Suppose that your first job out of college is with the Lakes Region Planning Commission in New Hampshire. The director asks you to analyze recent demographic and economic trends in the region.
The data is posted in Moodle. In your course homepage, scroll all the way down to find “termProject: census.csv”. Click the link to open the data set. The description of the data is posted in Announcement at the top of the course homepage.
Now that you have the data, answer the following questions:
How many towns are in the NH Lakes Region Planning Commission region?
What time period does the data represent?

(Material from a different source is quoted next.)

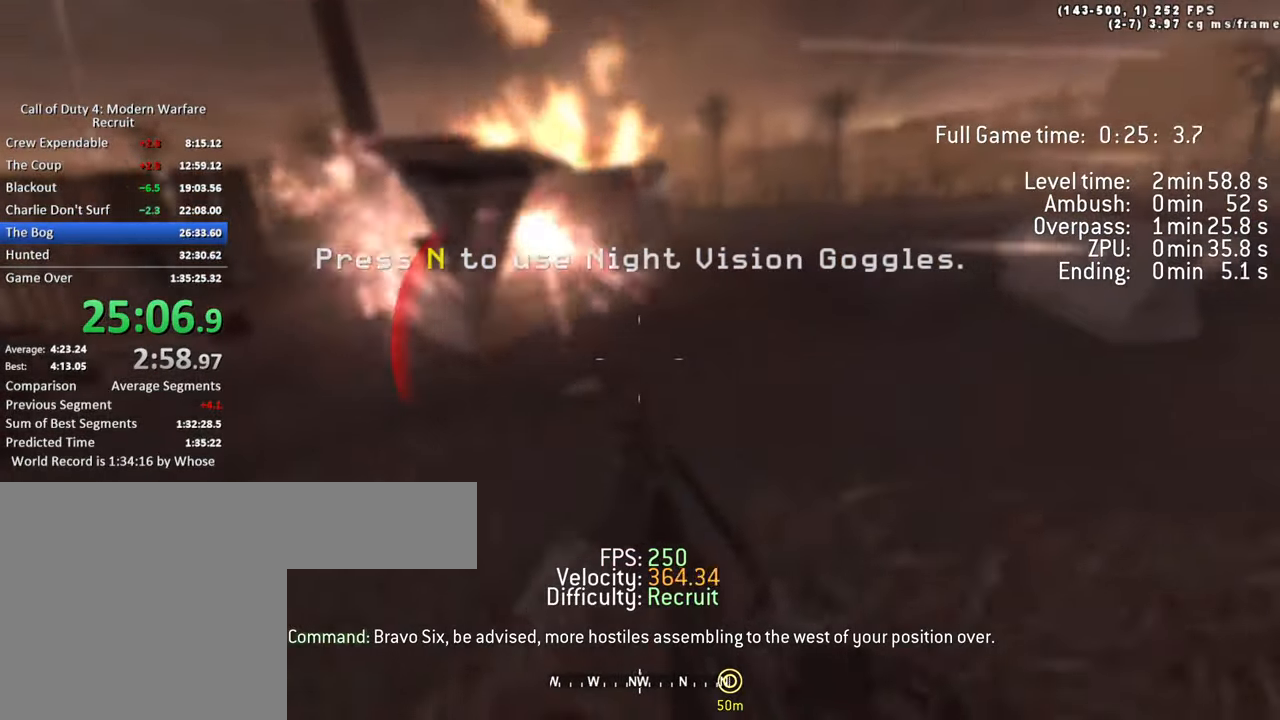
{"keys": ["a", "ctrl", "space", "w"], "events": [[83, "d", "down"], [133, "a", "up"], [133, "shift", "up"], [216, "a", "down"], [316, "d", "up"], [450, "ctrl", "down"], [450, "space", "down"]]}
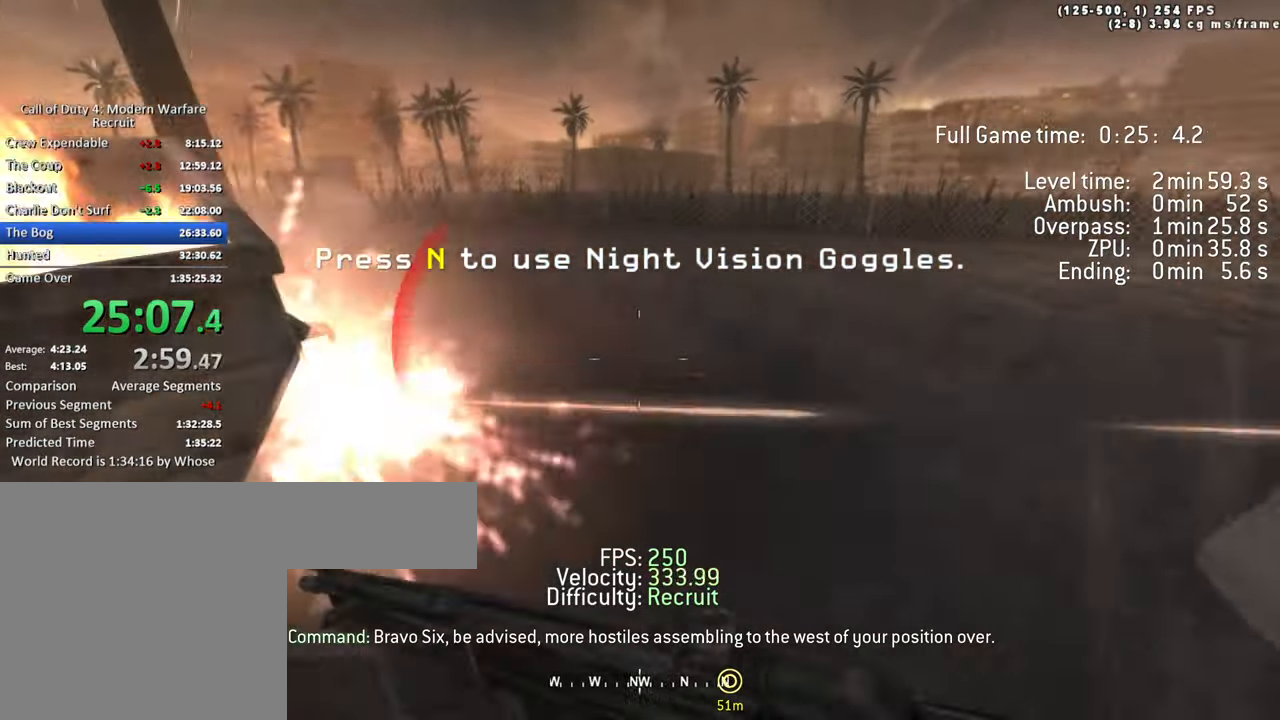
{"keys": ["a", "shift", "w"], "events": [[150, "ctrl", "up"], [233, "space", "up"], [283, "a", "up"], [333, "shift", "down"], [466, "a", "down"]]}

What are recent economic and demographic trends? There isn’t right or wrong answer for this question. Explain what approach you would take to identify demographic and economic trends in a sentence or two. In addition, list at least two challenges you might face in your approach.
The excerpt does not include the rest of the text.